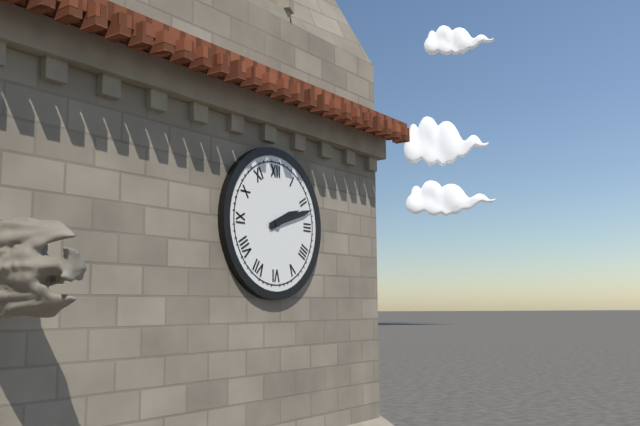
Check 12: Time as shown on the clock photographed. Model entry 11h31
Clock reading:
2h12
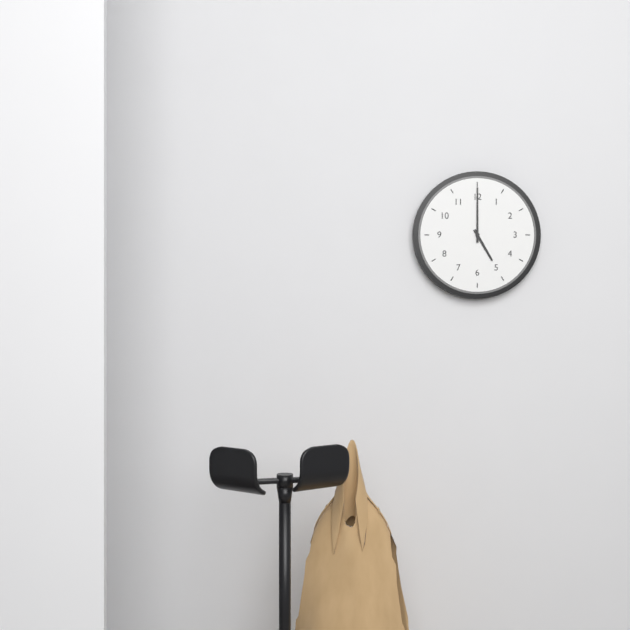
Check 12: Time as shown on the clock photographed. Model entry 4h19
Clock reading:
5h00
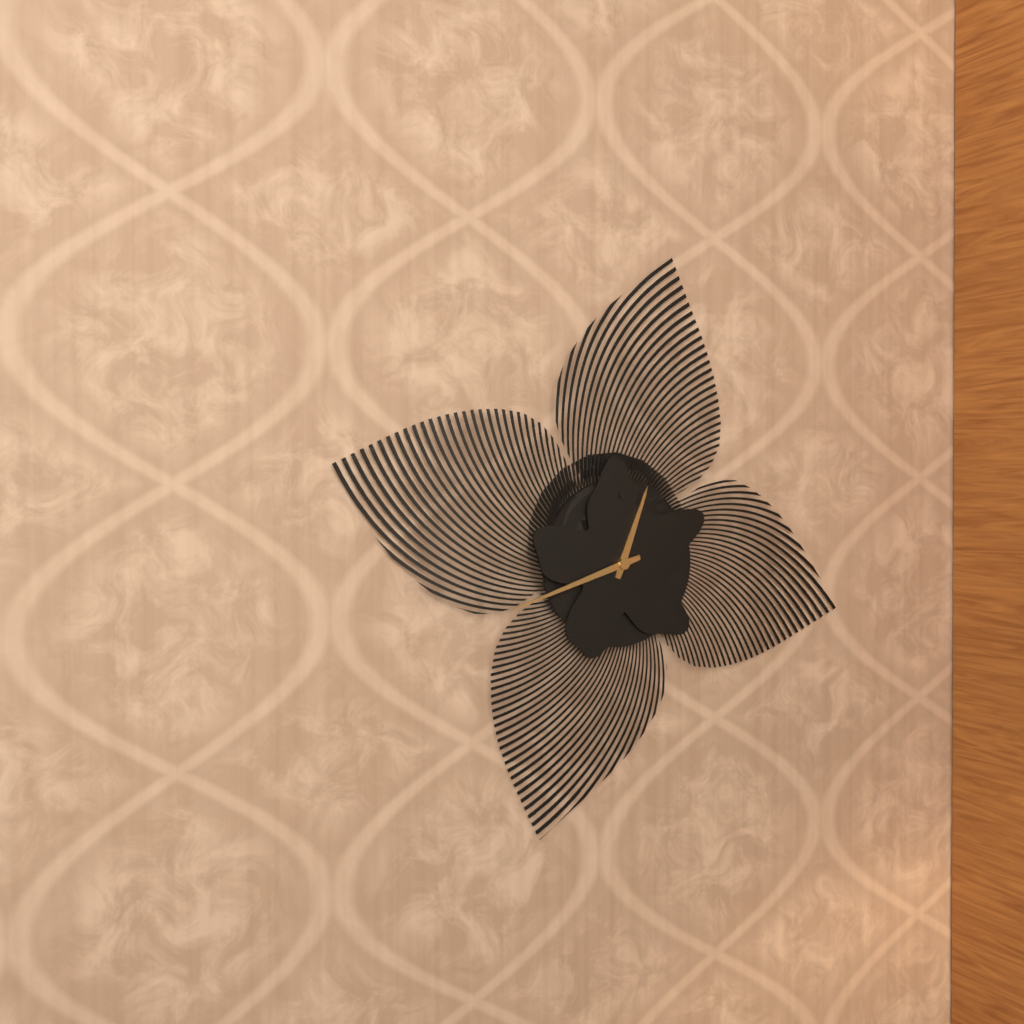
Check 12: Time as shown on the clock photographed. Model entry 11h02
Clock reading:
12h42
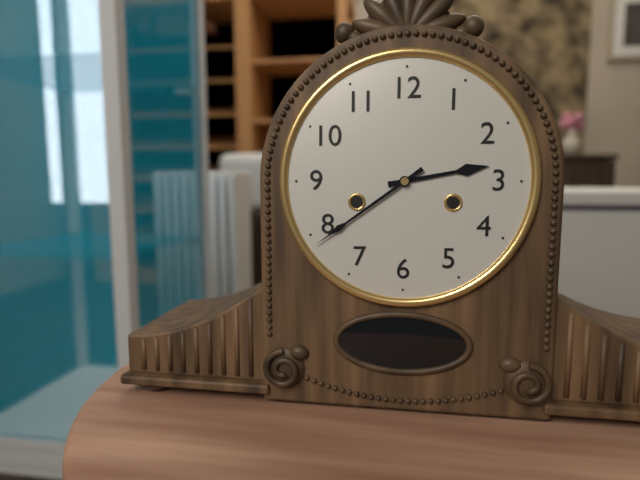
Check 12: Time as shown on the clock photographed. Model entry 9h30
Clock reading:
2h39
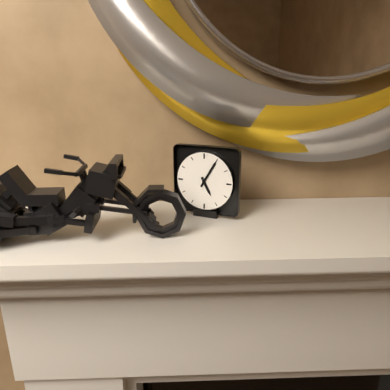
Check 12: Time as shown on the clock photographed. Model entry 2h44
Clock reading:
5h05
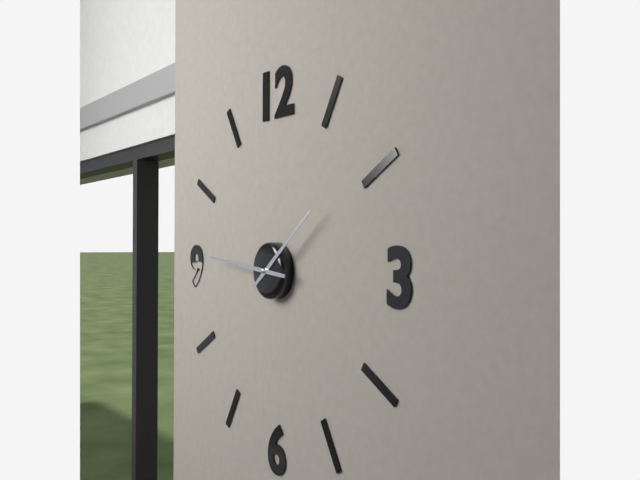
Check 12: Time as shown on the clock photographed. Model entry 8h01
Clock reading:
1h46
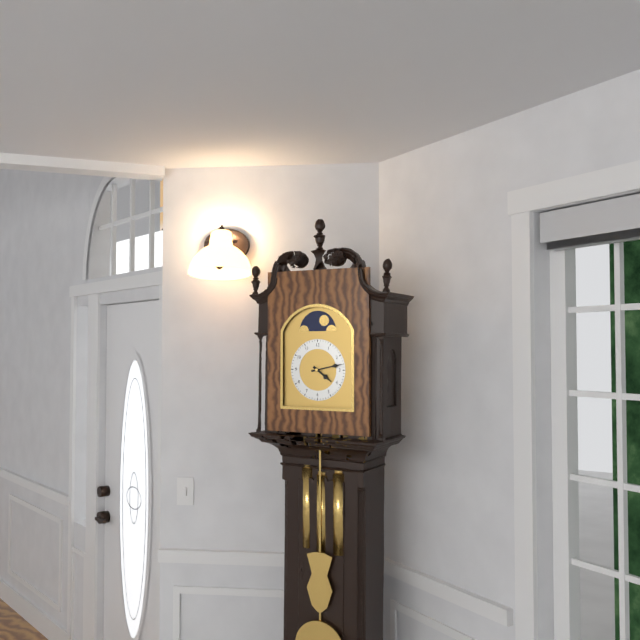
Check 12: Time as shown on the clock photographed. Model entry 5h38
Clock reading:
4h13
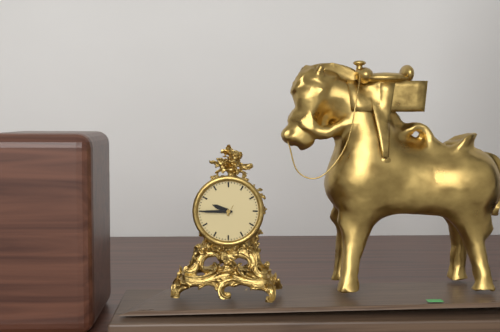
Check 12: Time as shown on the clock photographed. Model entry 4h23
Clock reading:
9h45
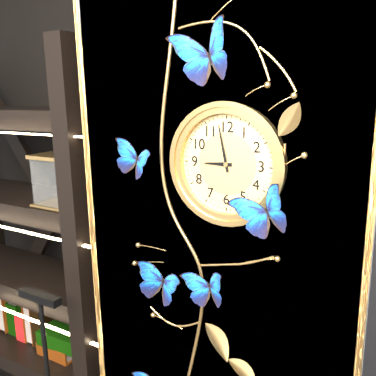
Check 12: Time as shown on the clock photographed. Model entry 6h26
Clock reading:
8h58
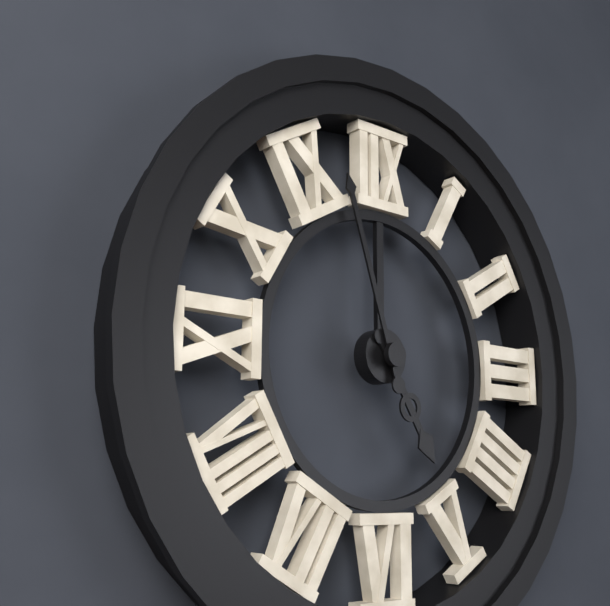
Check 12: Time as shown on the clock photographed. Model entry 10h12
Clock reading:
4h57
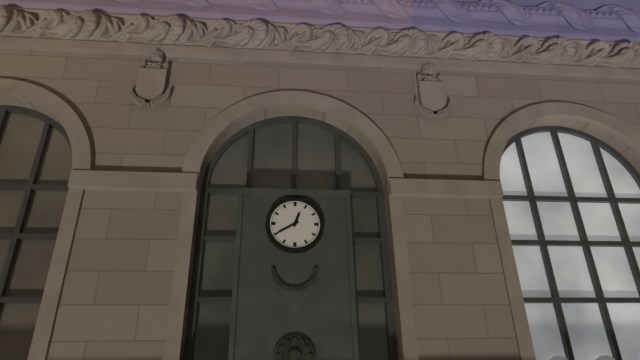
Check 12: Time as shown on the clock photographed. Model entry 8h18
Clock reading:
12h40
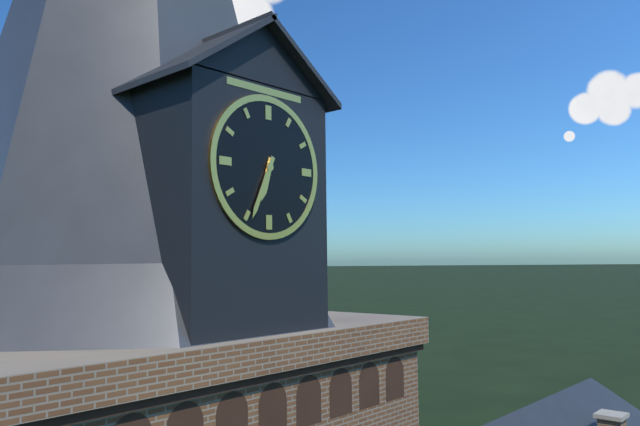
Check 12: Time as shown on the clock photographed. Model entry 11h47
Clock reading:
6h34
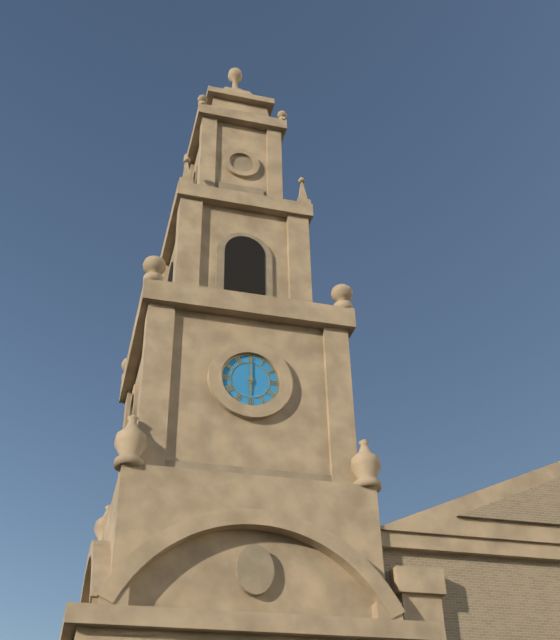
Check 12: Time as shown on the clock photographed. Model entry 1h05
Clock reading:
6h00
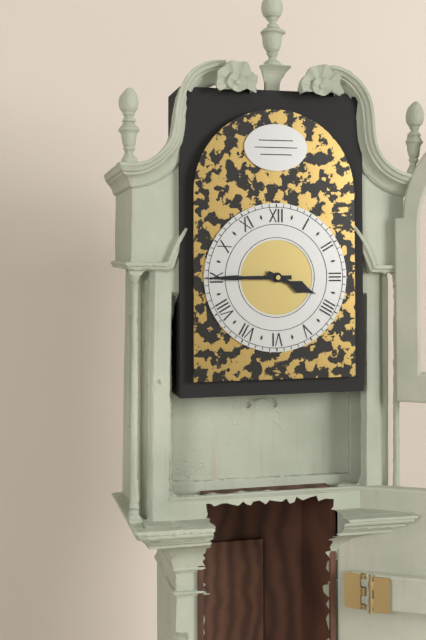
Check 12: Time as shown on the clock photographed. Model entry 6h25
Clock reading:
3h45
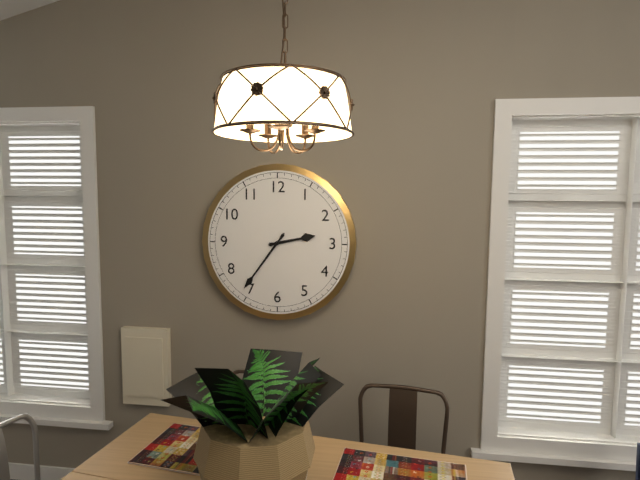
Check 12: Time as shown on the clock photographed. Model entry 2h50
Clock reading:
2h36
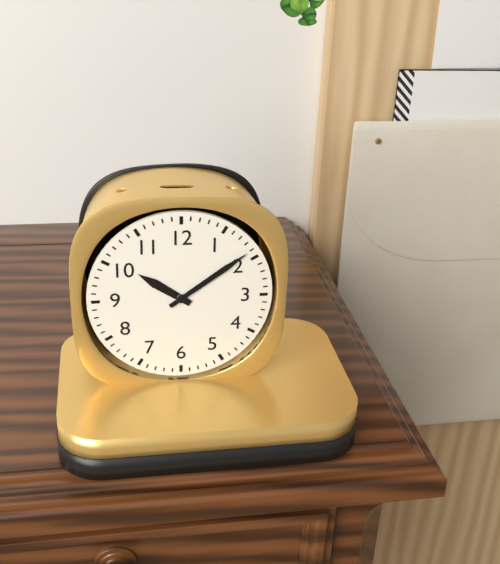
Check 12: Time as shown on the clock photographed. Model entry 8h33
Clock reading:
10h09
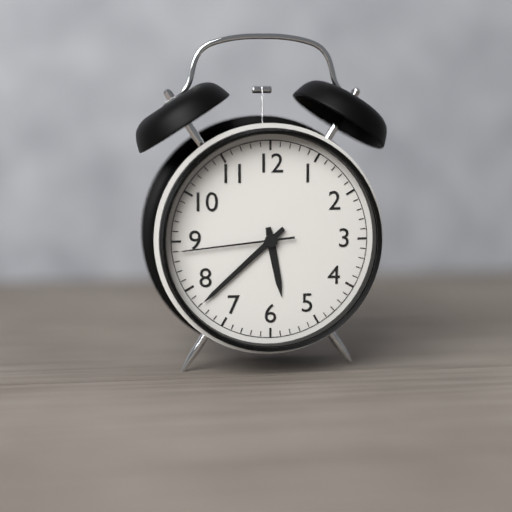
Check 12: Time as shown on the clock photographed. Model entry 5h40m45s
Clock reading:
5h38m44s
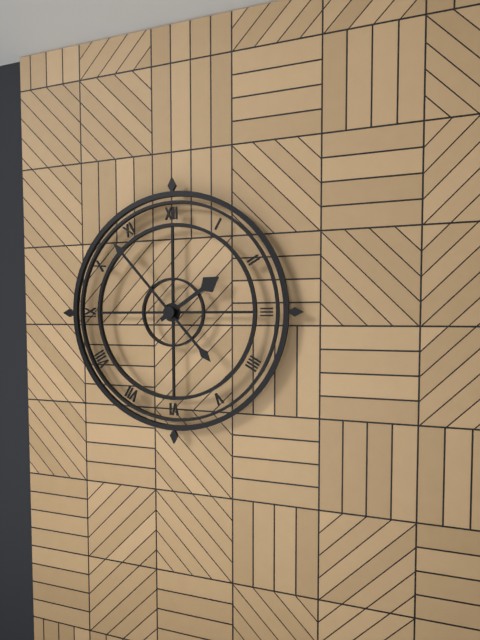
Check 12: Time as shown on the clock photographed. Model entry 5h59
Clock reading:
1h53
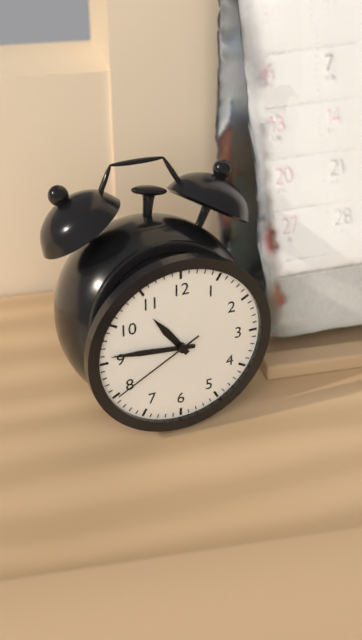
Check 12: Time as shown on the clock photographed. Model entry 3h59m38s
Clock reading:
10h46m40s
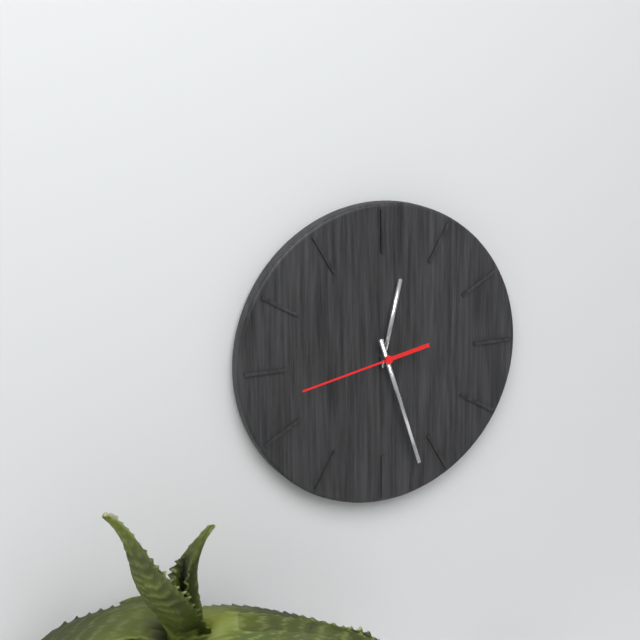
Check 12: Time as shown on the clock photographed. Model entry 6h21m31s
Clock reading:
12h27m43s
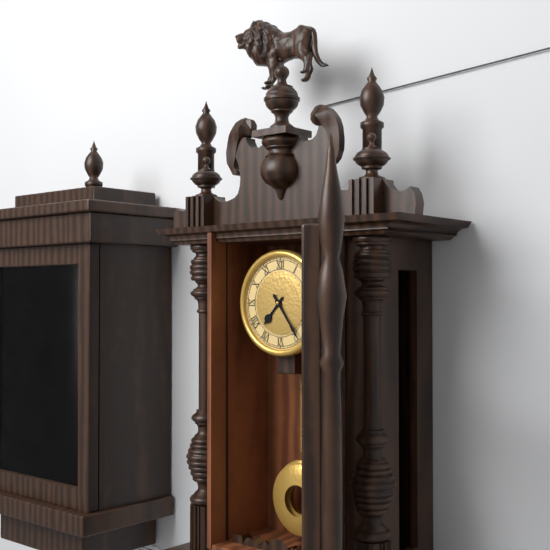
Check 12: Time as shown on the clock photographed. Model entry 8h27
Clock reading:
7h24
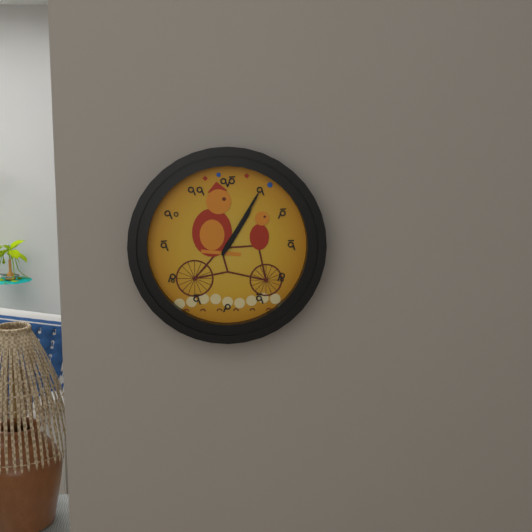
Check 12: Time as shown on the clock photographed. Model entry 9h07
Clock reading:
1h05
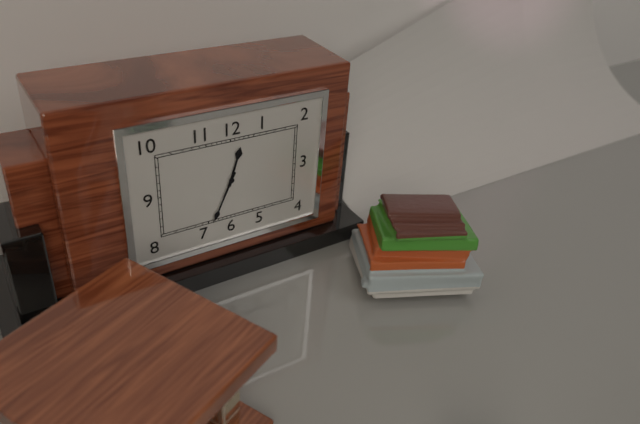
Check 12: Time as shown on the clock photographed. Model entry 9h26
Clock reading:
12h34
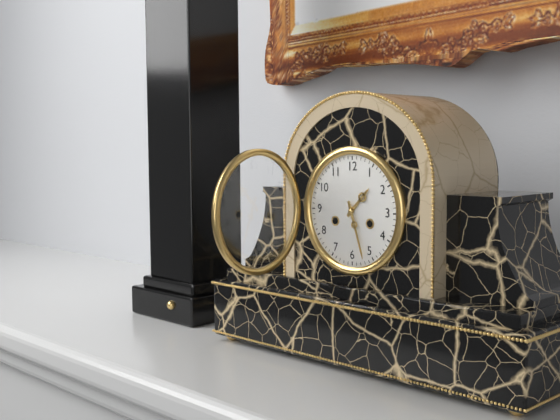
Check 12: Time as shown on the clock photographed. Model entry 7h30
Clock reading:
1h27
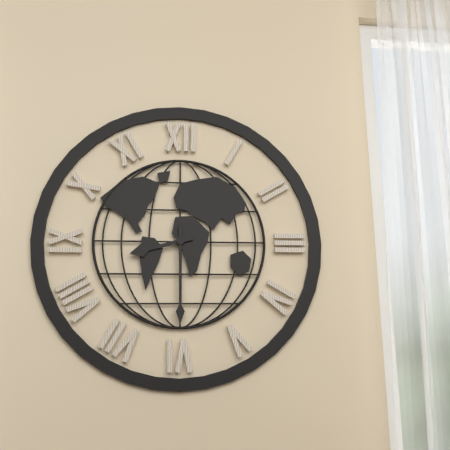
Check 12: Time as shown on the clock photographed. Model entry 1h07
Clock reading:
8h30
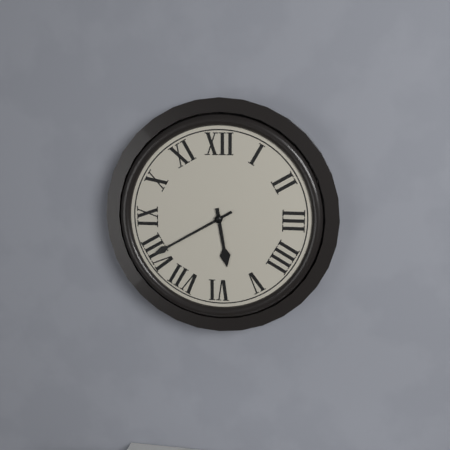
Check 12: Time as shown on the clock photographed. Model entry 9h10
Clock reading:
5h40
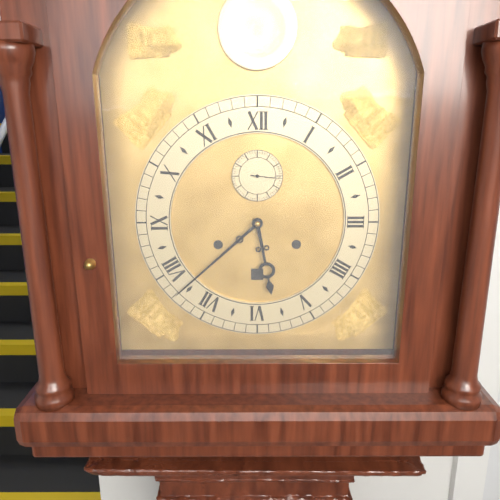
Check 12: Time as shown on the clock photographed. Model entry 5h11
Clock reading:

#####

Rewrite all of the entries above with "Time displayed" in place of every "Clock reading", changing nothing else. Omit the picture lines from your version.

Check 12: Time as shown on the clock photographed. Model entry 11h31
Time displayed:
2h12
Check 12: Time as shown on the clock photographed. Model entry 4h19
Time displayed:
5h00
Check 12: Time as shown on the clock photographed. Model entry 11h02
Time displayed:
12h42
Check 12: Time as shown on the clock photographed. Model entry 9h30
Time displayed:
2h39
Check 12: Time as shown on the clock photographed. Model entry 2h44
Time displayed:
5h05
Check 12: Time as shown on the clock photographed. Model entry 8h01
Time displayed:
1h46
Check 12: Time as shown on the clock photographed. Model entry 5h38
Time displayed:
4h13
Check 12: Time as shown on the clock photographed. Model entry 4h23
Time displayed:
9h45
Check 12: Time as shown on the clock photographed. Model entry 6h26
Time displayed:
8h58
Check 12: Time as shown on the clock photographed. Model entry 10h12
Time displayed:
4h57
Check 12: Time as shown on the clock photographed. Model entry 8h18
Time displayed:
12h40
Check 12: Time as shown on the clock photographed. Model entry 11h47
Time displayed:
6h34
Check 12: Time as shown on the clock photographed. Model entry 1h05
Time displayed:
6h00
Check 12: Time as shown on the clock photographed. Model entry 6h25
Time displayed:
3h45
Check 12: Time as shown on the clock photographed. Model entry 2h50
Time displayed:
2h36
Check 12: Time as shown on the clock photographed. Model entry 8h33
Time displayed:
10h09
Check 12: Time as shown on the clock photographed. Model entry 5h40m45s
Time displayed:
5h38m44s
Check 12: Time as shown on the clock photographed. Model entry 5h59
Time displayed:
1h53
Check 12: Time as shown on the clock photographed. Model entry 3h59m38s
Time displayed:
10h46m40s
Check 12: Time as shown on the clock photographed. Model entry 6h21m31s
Time displayed:
12h27m43s
Check 12: Time as shown on the clock photographed. Model entry 8h27
Time displayed:
7h24
Check 12: Time as shown on the clock photographed. Model entry 9h07
Time displayed:
1h05
Check 12: Time as shown on the clock photographed. Model entry 9h26
Time displayed:
12h34
Check 12: Time as shown on the clock photographed. Model entry 7h30
Time displayed:
1h27
Check 12: Time as shown on the clock photographed. Model entry 1h07
Time displayed:
8h30
Check 12: Time as shown on the clock photographed. Model entry 9h10
Time displayed:
5h40
Check 12: Time as shown on the clock photographed. Model entry 5h11
Time displayed:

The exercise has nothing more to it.